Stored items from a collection
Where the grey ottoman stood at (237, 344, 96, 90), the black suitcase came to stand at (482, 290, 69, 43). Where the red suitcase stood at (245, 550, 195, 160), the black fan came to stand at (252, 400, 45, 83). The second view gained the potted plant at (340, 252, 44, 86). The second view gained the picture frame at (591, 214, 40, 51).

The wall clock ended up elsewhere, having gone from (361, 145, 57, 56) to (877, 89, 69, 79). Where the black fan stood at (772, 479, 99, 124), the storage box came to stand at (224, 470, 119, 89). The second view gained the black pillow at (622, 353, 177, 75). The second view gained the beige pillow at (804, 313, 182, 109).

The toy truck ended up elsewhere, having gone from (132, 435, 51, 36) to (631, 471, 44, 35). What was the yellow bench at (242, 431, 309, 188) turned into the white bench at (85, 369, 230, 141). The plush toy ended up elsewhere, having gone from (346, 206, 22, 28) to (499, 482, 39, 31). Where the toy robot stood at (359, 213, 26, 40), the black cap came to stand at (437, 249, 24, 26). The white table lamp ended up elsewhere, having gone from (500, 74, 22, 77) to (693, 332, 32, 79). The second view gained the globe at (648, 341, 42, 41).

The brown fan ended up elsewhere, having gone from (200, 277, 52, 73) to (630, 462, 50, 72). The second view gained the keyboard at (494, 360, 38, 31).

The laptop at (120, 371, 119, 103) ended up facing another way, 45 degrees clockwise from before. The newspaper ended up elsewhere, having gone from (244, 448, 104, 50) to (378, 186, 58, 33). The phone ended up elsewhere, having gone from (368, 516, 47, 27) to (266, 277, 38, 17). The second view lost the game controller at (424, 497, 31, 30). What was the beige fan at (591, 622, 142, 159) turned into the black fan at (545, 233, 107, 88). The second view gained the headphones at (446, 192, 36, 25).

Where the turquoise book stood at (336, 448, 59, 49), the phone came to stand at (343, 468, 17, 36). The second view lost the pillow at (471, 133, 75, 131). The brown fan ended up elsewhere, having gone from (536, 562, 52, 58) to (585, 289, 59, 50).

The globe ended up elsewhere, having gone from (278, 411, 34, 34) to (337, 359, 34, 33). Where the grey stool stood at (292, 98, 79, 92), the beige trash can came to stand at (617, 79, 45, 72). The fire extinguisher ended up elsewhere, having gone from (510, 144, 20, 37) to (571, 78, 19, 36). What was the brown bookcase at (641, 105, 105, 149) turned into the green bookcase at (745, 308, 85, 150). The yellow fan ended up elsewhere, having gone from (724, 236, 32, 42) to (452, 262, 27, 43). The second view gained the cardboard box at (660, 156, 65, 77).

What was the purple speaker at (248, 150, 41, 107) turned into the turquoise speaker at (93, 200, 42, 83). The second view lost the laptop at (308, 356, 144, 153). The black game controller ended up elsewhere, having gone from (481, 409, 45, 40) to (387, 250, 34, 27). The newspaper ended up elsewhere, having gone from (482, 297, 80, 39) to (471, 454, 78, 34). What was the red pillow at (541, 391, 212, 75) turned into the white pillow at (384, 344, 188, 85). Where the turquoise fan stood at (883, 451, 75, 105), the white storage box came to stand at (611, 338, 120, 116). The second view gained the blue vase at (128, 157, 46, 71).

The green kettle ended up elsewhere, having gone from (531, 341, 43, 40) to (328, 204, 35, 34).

## ASSIGNMENT
Repeat the data exactly, with every line included.

## WRITTEN ANSWER
Where the grey ottoman stood at (237, 344, 96, 90), the black suitcase came to stand at (482, 290, 69, 43). Where the red suitcase stood at (245, 550, 195, 160), the black fan came to stand at (252, 400, 45, 83). The second view gained the potted plant at (340, 252, 44, 86). The second view gained the picture frame at (591, 214, 40, 51).

The wall clock ended up elsewhere, having gone from (361, 145, 57, 56) to (877, 89, 69, 79). Where the black fan stood at (772, 479, 99, 124), the storage box came to stand at (224, 470, 119, 89). The second view gained the black pillow at (622, 353, 177, 75). The second view gained the beige pillow at (804, 313, 182, 109).

The toy truck ended up elsewhere, having gone from (132, 435, 51, 36) to (631, 471, 44, 35). What was the yellow bench at (242, 431, 309, 188) turned into the white bench at (85, 369, 230, 141). The plush toy ended up elsewhere, having gone from (346, 206, 22, 28) to (499, 482, 39, 31). Where the toy robot stood at (359, 213, 26, 40), the black cap came to stand at (437, 249, 24, 26). The white table lamp ended up elsewhere, having gone from (500, 74, 22, 77) to (693, 332, 32, 79). The second view gained the globe at (648, 341, 42, 41).

The brown fan ended up elsewhere, having gone from (200, 277, 52, 73) to (630, 462, 50, 72). The second view gained the keyboard at (494, 360, 38, 31).

The laptop at (120, 371, 119, 103) ended up facing another way, 45 degrees clockwise from before. The newspaper ended up elsewhere, having gone from (244, 448, 104, 50) to (378, 186, 58, 33). The phone ended up elsewhere, having gone from (368, 516, 47, 27) to (266, 277, 38, 17). The second view lost the game controller at (424, 497, 31, 30). What was the beige fan at (591, 622, 142, 159) turned into the black fan at (545, 233, 107, 88). The second view gained the headphones at (446, 192, 36, 25).

Where the turquoise book stood at (336, 448, 59, 49), the phone came to stand at (343, 468, 17, 36). The second view lost the pillow at (471, 133, 75, 131). The brown fan ended up elsewhere, having gone from (536, 562, 52, 58) to (585, 289, 59, 50).

The globe ended up elsewhere, having gone from (278, 411, 34, 34) to (337, 359, 34, 33). Where the grey stool stood at (292, 98, 79, 92), the beige trash can came to stand at (617, 79, 45, 72). The fire extinguisher ended up elsewhere, having gone from (510, 144, 20, 37) to (571, 78, 19, 36). What was the brown bookcase at (641, 105, 105, 149) turned into the green bookcase at (745, 308, 85, 150). The yellow fan ended up elsewhere, having gone from (724, 236, 32, 42) to (452, 262, 27, 43). The second view gained the cardboard box at (660, 156, 65, 77).

What was the purple speaker at (248, 150, 41, 107) turned into the turquoise speaker at (93, 200, 42, 83). The second view lost the laptop at (308, 356, 144, 153). The black game controller ended up elsewhere, having gone from (481, 409, 45, 40) to (387, 250, 34, 27). The newspaper ended up elsewhere, having gone from (482, 297, 80, 39) to (471, 454, 78, 34). What was the red pillow at (541, 391, 212, 75) turned into the white pillow at (384, 344, 188, 85). Where the turquoise fan stood at (883, 451, 75, 105), the white storage box came to stand at (611, 338, 120, 116). The second view gained the blue vase at (128, 157, 46, 71).

The green kettle ended up elsewhere, having gone from (531, 341, 43, 40) to (328, 204, 35, 34).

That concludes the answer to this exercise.